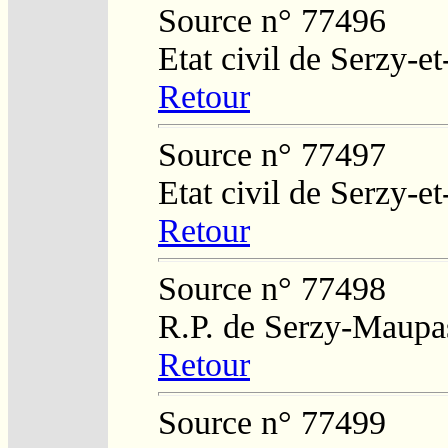
Source n° 77496
Etat civil de Serzy-e
Retour
Source n° 77497
Etat civil de Serzy-e
Retour
Source n° 77498
R.P. de Serzy-Maupa
Retour
Source n° 77499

____________

YOUR GOAL
Your answer should be all lines from the data that contain "Source".

EXPECTED OUTPUT
Source n° 77496
Source n° 77497
Source n° 77498
Source n° 77499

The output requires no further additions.